Okuma Parçası
= = = =

Yeni durağımız Mimar Sinan’ın ‘kalfalık eserim’ dediği Süleymaniye Camii. Yine yokuş çıkıyoruz. Etrafımızdaki esnafları, oyuncakçıları, tahta kaşıkçıları, Mercan’ın renkli dünyasını arkamızda bırakarak… Süleymaniye’ye vardığımızda ilk iş olarak koca ağaçların altındaki banklarda şöylece oturup soluklanmayı seçtik. Yapımı sekiz yıl süren ve 1558’de biten cami Kanuni Sultan Süleyman adına yapılmış olup içerisinde medrese, kütüphane, hamam gibi dükkânlardan oluşan bir külliyenin parçası.

= = = =

Alıştırma Yönergesi
Okuma parçasına göre Süleymaniye Camii'nin yapımı kaç yıl sürmüştür?

Girdi Verileri
= = = =

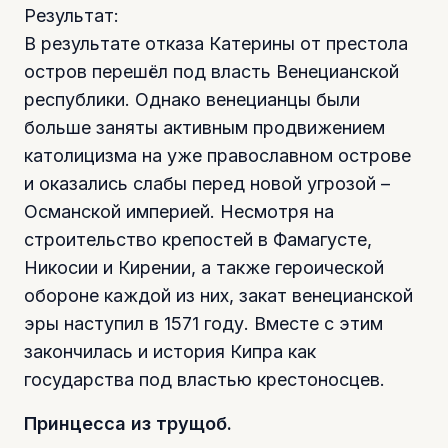
Результат:
В результате отказа Катерины от престола
остров перешёл под власть Венецианской
республики. Однако венецианцы были
больше заняты активным продвижением
католицизма на уже православном острове
и оказались слабы перед новой угрозой –
Османской империей. Несмотря на
строительство крепостей в Фамагусте,
Никосии и Кирении, а также героической
обороне каждой из них, закат венецианской
эры наступил в 1571 году. Вместе с этим
закончилась и история Кипра как
государства под властью крестоносцев.
Принцесса из трущоб.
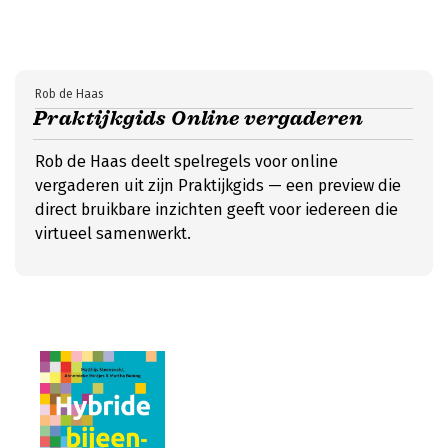
Rob de Haas
Praktijkgids Online vergaderen
Rob de Haas deelt spelregels voor online
vergaderen uit zijn Praktijkgids — een preview die
direct bruikbare inzichten geeft voor iedereen die
virtueel samenwerkt.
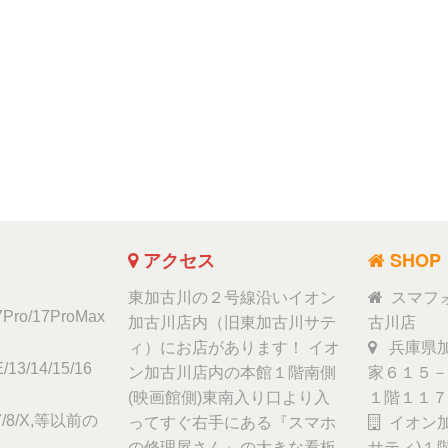
アクセス
SHOP
東加古川の２号線沿いイオン
スマフ
17Pro/17ProMax
加古川店内（旧東加古川サテ
古川店
ィ）にお店があります！ イオ
兵庫県加
/13/14/15/16
ン加古川店内の本館１階南側
家６１５－
(映画館側)東南入り口より入
１階１１７
6/7/8/X,等以前の
ってすぐ右手にある『スマホ
イオン加
の修理屋さん』の大きな看板
サティ)１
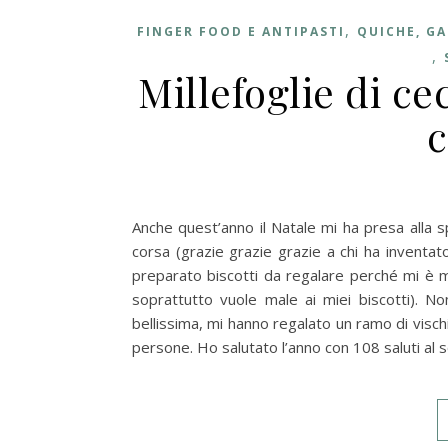
,
FINGER FOOD E ANTIPASTI
QUICHE, GA
,
Millefoglie di ce
c
Anche quest’anno il Natale mi ha presa alla 
corsa (grazie grazie grazie a chi ha inventat
preparato biscotti da regalare perché mi è m
soprattutto vuole male ai miei biscotti). N
bellissima, mi hanno regalato un ramo di visch
persone. Ho salutato l’anno con 108 saluti al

= = = =

Yanıt
Caminin yapımı sekiz yıl sürmüştür.